-- WHAT IS NEEDED --
Pictures are to be left out. Return exactly the lines below from the one with "Getting your Username and PIN" up to and including the one with "Optional IP67 version".

-- AVAILABLE RECORDS --
== == ==
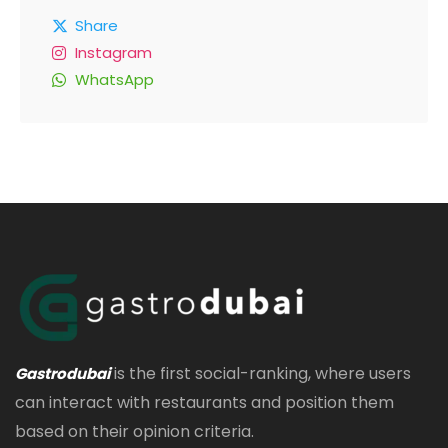
Share
Instagram
WhatsApp
is the first social-ranking, where users
Gastrodubai
can interact with restaurants and position them
based on their opinion criteria.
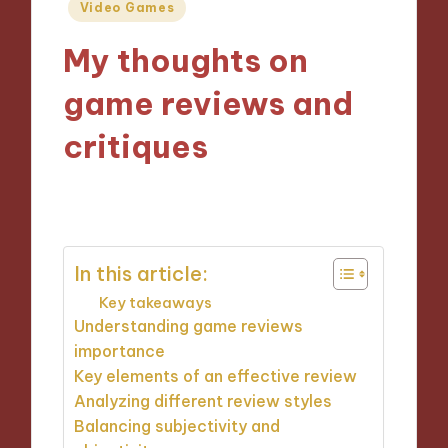
Posted
Video Games
in
My thoughts on
game reviews and
critiques
04/12/2024
9 minutes
In this article:
Key takeaways
Understanding game reviews
importance
Key elements of an effective review
Analyzing different review styles
Balancing subjectivity and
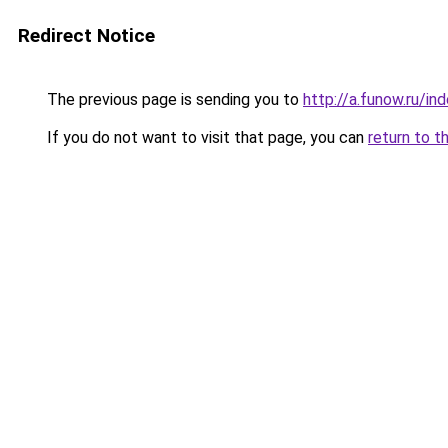
Redirect Notice
The previous page is sending you to
http://a.funow.ru/i
If you do not want to visit that page, you can
return to t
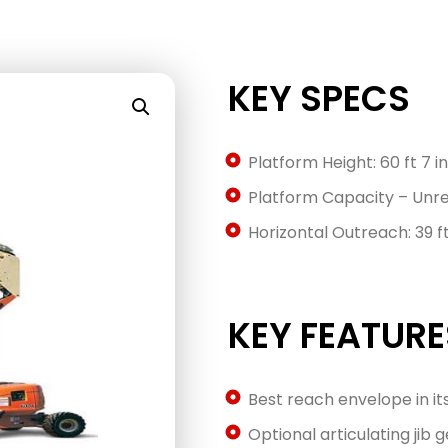
KEY SPECS
Platform Height: 60 ft 7 in
Platform Capacity – Unres
Horizontal Outreach: 39 ft 
KEY FEATURE
Best reach envelope in it
Optional articulating jib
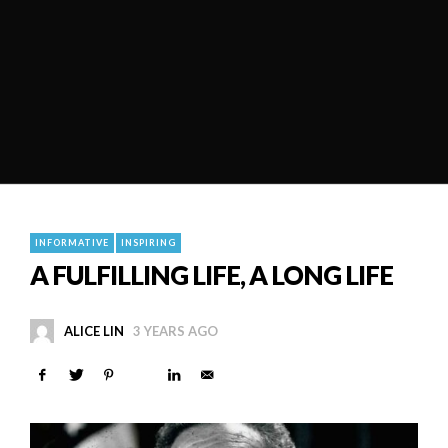
INFORMATIVE
INSPIRING
A FULFILLING LIFE, A LONG LIFE
ALICE LIN
3 YEARS AGO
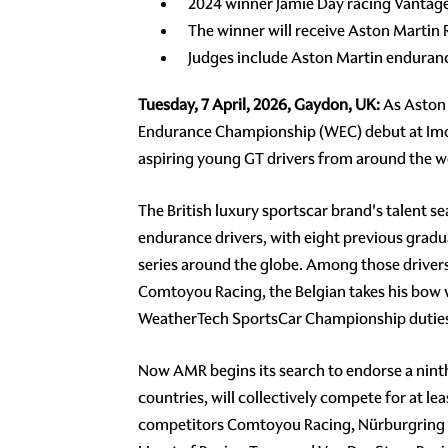
2024 winner Jamie Day racing Vantage
The winner will receive Aston Martin
Judges include Aston Martin enduranc
Tuesday, 7 April, 2026, Gaydon, UK:
As Aston 
Endurance Championship (WEC) debut at Imola
aspiring young GT drivers from around the w
The British luxury sportscar brand's talent 
endurance drivers, with eight previous grad
series around the globe. Among those driver
Comtoyou Racing, the Belgian takes his bow 
WeatherTech SportsCar Championship duties
Now AMR begins its search to endorse a ninth w
countries, will collectively compete for at l
competitors Comtoyou Racing, Nürburgring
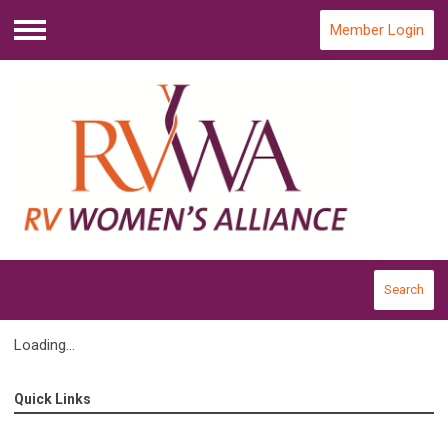
Member Login
Menu
Search
Loading...
Quick Links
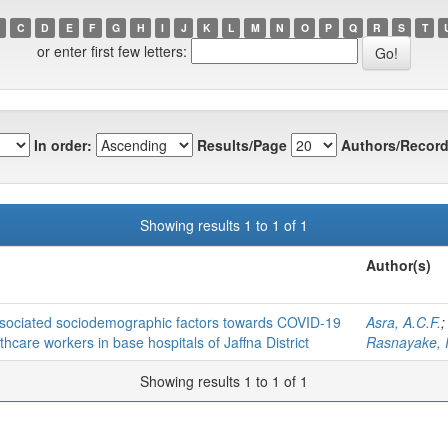
C
D
E
F
G
H
I
J
K
L
M
N
O
P
Q
R
S
T
or enter first few letters:
In order:
Results/Page
Authors/Record
Showing results 1 to 1 of 1
Author(s)
associated sociodemographic factors towards COVID-19
Asra, A.C.F.
care workers in base hospitals of Jaffna District
Rasnayake, 
Showing results 1 to 1 of 1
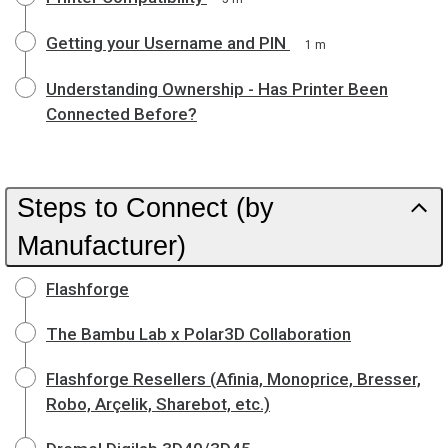
Getting your Username and PIN
1 m
Understanding Ownership - Has Printer Been
Connected Before?
Steps to Connect (by
Manufacturer)
Flashforge
The Bambu Lab x Polar3D Collaboration
Flashforge Resellers (Afinia, Monoprice, Bresser,
Robo, Arçelik, Sharebot, etc.)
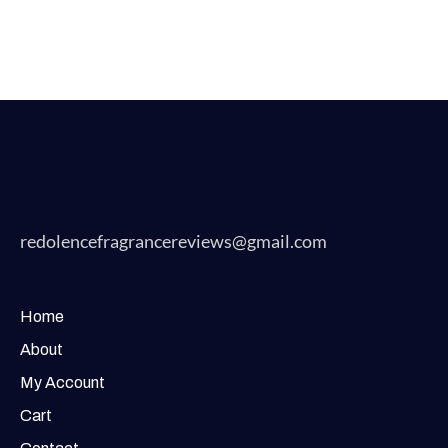
redolencefragrancereviews@gmail.com
Home
About
My Account
Cart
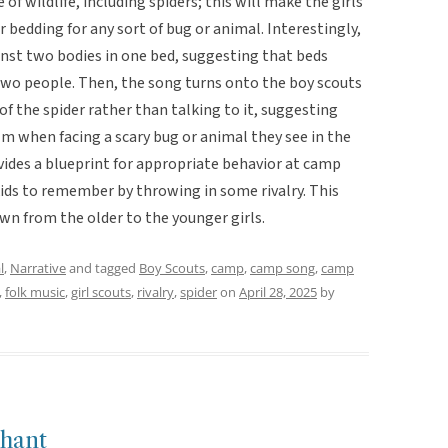
f wildlife, including spiders; this will make the girls
bedding for any sort of bug or animal. Interestingly,
inst two bodies in one bed, suggesting that beds
two people. Then, the song turns onto the boy scouts
of the spider rather than talking to it, suggesting
lm when facing a scary bug or animal they see in the
ovides a blueprint for appropriate behavior at camp
kids to remember by throwing in some rivalry. This
wn from the older to the younger girls.
l
,
Narrative
and tagged
Boy Scouts
,
camp
,
camp song
,
camp
,
folk music
,
girl scouts
,
rivalry
,
spider
on
April 28, 2025
by
hant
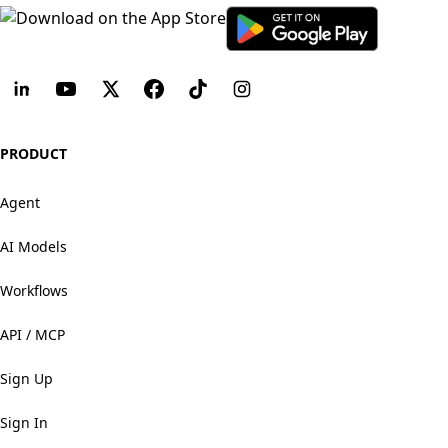
PRODUCT
Agent
AI Models
Workflows
API / MCP
Sign Up
Sign In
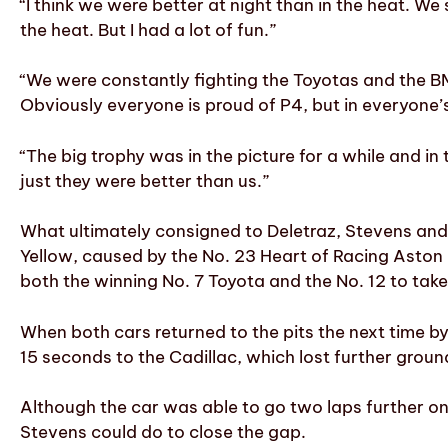
“I think we were better at night than in the heat. We
the heat. But I had a lot of fun.”
“We were constantly fighting the Toyotas and the B
Obviously everyone is proud of P4, but in everyone’
“The big trophy was in the picture for a while and in
just they were better than us.”
What ultimately consigned to Deletraz, Stevens and
Yellow, caused by the No. 23 Heart of Racing Aston
both the winning No. 7 Toyota and the No. 12 to tak
When both cars returned to the pits the next time by
15 seconds to the Cadillac, which lost further groun
Although the car was able to go two laps further on
Stevens could do to close the gap.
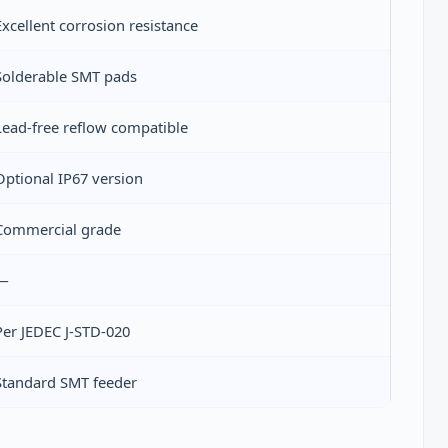
Excellent corrosion resistance
Solderable SMT pads
Lead‑free reflow compatible
Optional IP67 version
Commercial grade
—
Per JEDEC J‑STD‑020
Standard SMT feeder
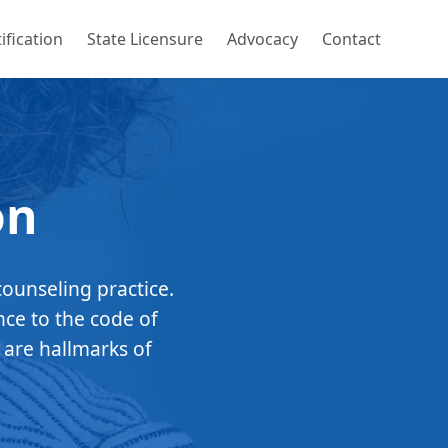
ification
State Licensure
Advocacy
Contact
on
counseling practice.
nce to the code of
 are hallmarks of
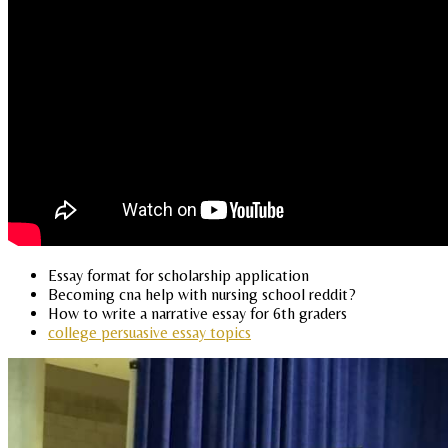
Essay format for scholarship application
Becoming cna help with nursing school reddit?
How to write a narrative essay for 6th graders
college persuasive essay topics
== == ==
-- SOLUTION --
Getting your Username and PIN
1 m
Understanding Ownership - Has Printer Been
Connected Before?
Steps to Connect (by
Manufacturer)
Flashforge
The Bambu Lab x Polar3D Collaboration
Flashforge Resellers (Afinia, Monoprice, Bresser,
Robo, Arçelik, Sharebot, etc.)
redolencefragrancereviews@gmail.com
Home
About
My Account
Cart
f wildlife, including spiders; this will make the girls
bedding for any sort of bug or animal. Interestingly,
inst two bodies in one bed, suggesting that beds
two people. Then, the song turns onto the boy scouts
of the spider rather than talking to it, suggesting
lm when facing a scary bug or animal they see in the
ovides a blueprint for appropriate behavior at camp
kids to remember by throwing in some rivalry. This
wn from the older to the younger girls.
l
,
Narrative
and tagged
Boy Scouts
,
camp
,
camp song
,
camp
,
folk music
,
girl scouts
,
rivalry
,
spider
on
April 28, 2025
by
hant
PRODUCT
Agent
AI Models
Workflows
API / MCP
Sign Up
Sign In
“I think we were better at night than in the heat. We
the heat. But I had a lot of fun.”
“We were constantly fighting the Toyotas and the B
Obviously everyone is proud of P4, but in everyone’
“The big trophy was in the picture for a while and in
just they were better than us.”
What ultimately consigned to Deletraz, Stevens and
Yellow, caused by the No. 23 Heart of Racing Aston
both the winning No. 7 Toyota and the No. 12 to tak
When both cars returned to the pits the next time by
15 seconds to the Cadillac, which lost further groun
Although the car was able to go two laps further on
Stevens could do to close the gap.
Excellent corrosion resistance
Solderable SMT pads
Lead‑free reflow compatible
Optional IP67 version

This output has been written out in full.